My boyfriend's mom made us this amazing risotto recipe when we were in Minnesota and I knew I had to try it myself. It's actually an Ina Garten recipe from her cookbook How Easy is That?, which I already had at home. Unlike traditional risotto, which takes a lot of time and effort, this version is baked in the oven and then seasoned in the last few minutes after the rice has cooked. I decided to add my own favorite vegetables and flavors to make it more of a main course. It's a great option for a quick weeknight meal, but it's impressive enough to serve at a dinner party.

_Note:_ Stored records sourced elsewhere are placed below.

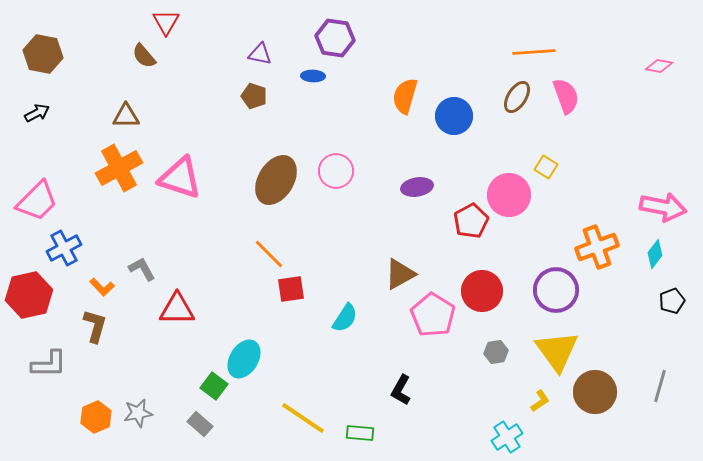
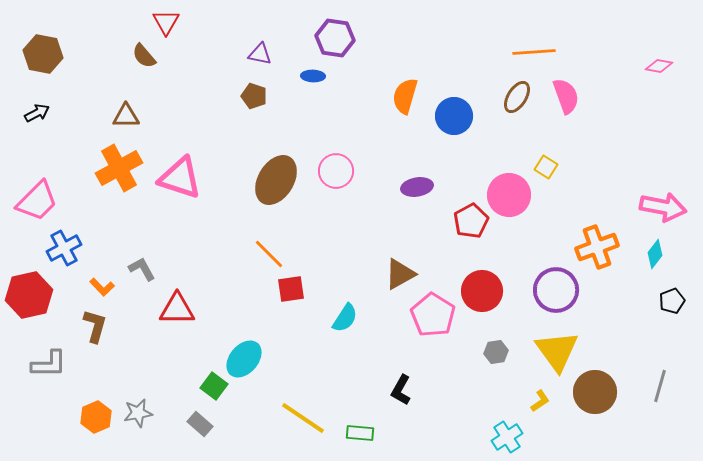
cyan ellipse at (244, 359): rotated 9 degrees clockwise
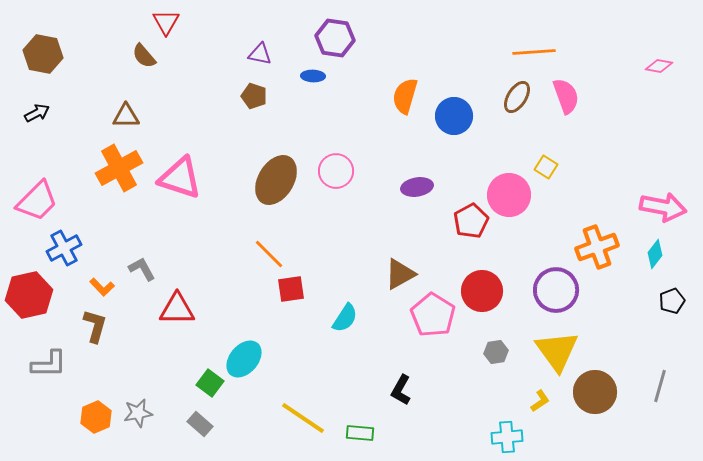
green square at (214, 386): moved 4 px left, 3 px up
cyan cross at (507, 437): rotated 28 degrees clockwise
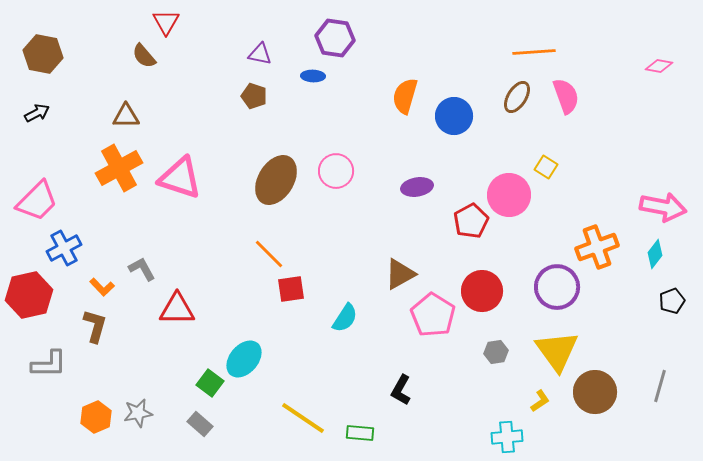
purple circle at (556, 290): moved 1 px right, 3 px up
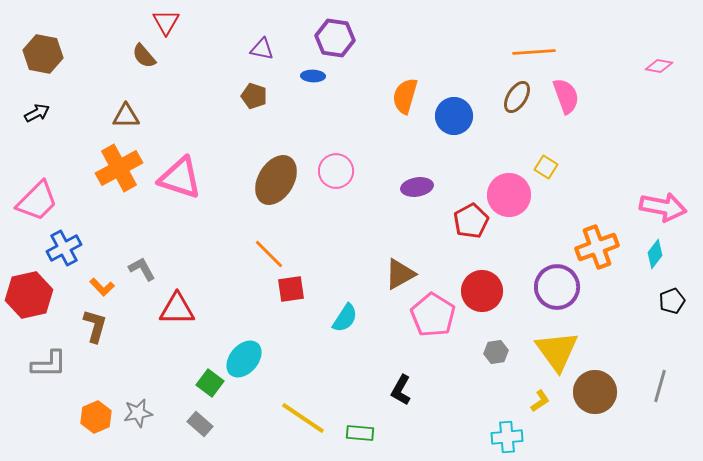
purple triangle at (260, 54): moved 2 px right, 5 px up
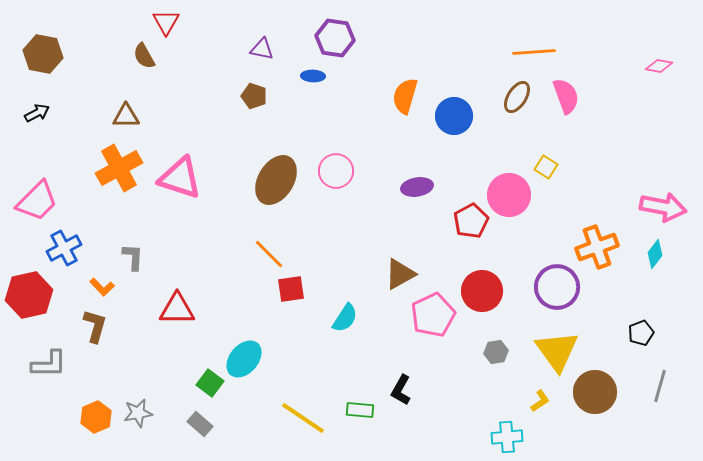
brown semicircle at (144, 56): rotated 12 degrees clockwise
gray L-shape at (142, 269): moved 9 px left, 12 px up; rotated 32 degrees clockwise
black pentagon at (672, 301): moved 31 px left, 32 px down
pink pentagon at (433, 315): rotated 15 degrees clockwise
green rectangle at (360, 433): moved 23 px up
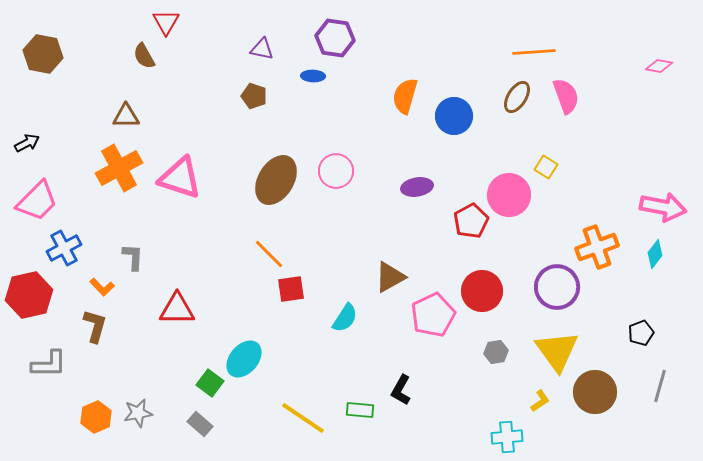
black arrow at (37, 113): moved 10 px left, 30 px down
brown triangle at (400, 274): moved 10 px left, 3 px down
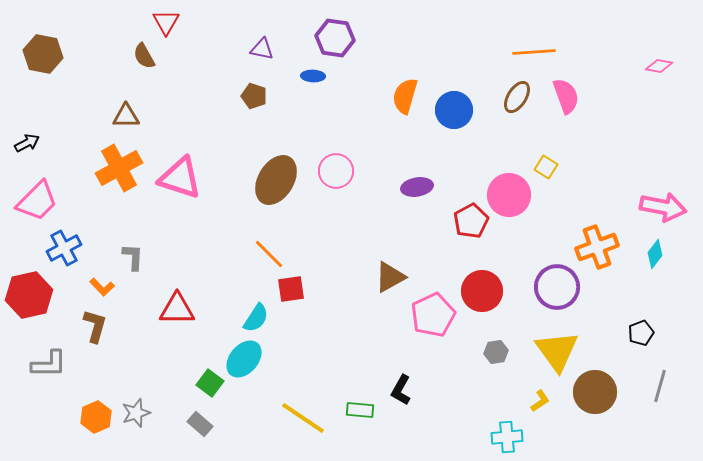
blue circle at (454, 116): moved 6 px up
cyan semicircle at (345, 318): moved 89 px left
gray star at (138, 413): moved 2 px left; rotated 8 degrees counterclockwise
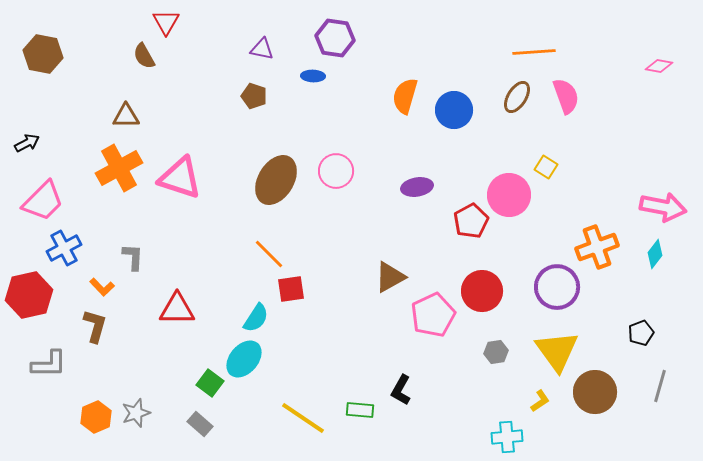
pink trapezoid at (37, 201): moved 6 px right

Asparagus & Mushroom Baked Risotto:
- Combine 3/4 c. aborio rice and 2.5 c. chicken stock in a dutch oven or heavy, lidded pot.
- Bake in a 350°F oven for 45 minutes, or until the rice is cooked and most of the liquid is absorbed.
- Meanwhile, heat 1 tbsp. olive oil in a large skillet.
- Add 1 bunch chopped asparagus, 1 package of sliced mushrooms, and 2 minced garlic cloves.
- Cook for 4-6 minutes, or until asparagus is crisp-tender. Season with salt and pepper.
- Remove the pot from the oven and immediately stir in 1/2 c. chicken stock, 1/2 c. Parmesan cheese, 1/4 c. white wine, 1 tbsp. butter, 1 tbsp. chopped parsley, salt, and pepper.
- Continue stirring for 2-3 minutes, or until the rice is thick and creamy.*
- Gently fold in the mushroom and asparagus mixture.
- Divide into bowls and top with extra parsley and cheese.
- Serve immediately.
Serves two - three
*Add more chicken stock as needed for desired consistency. I ended up adding about 1 more cup.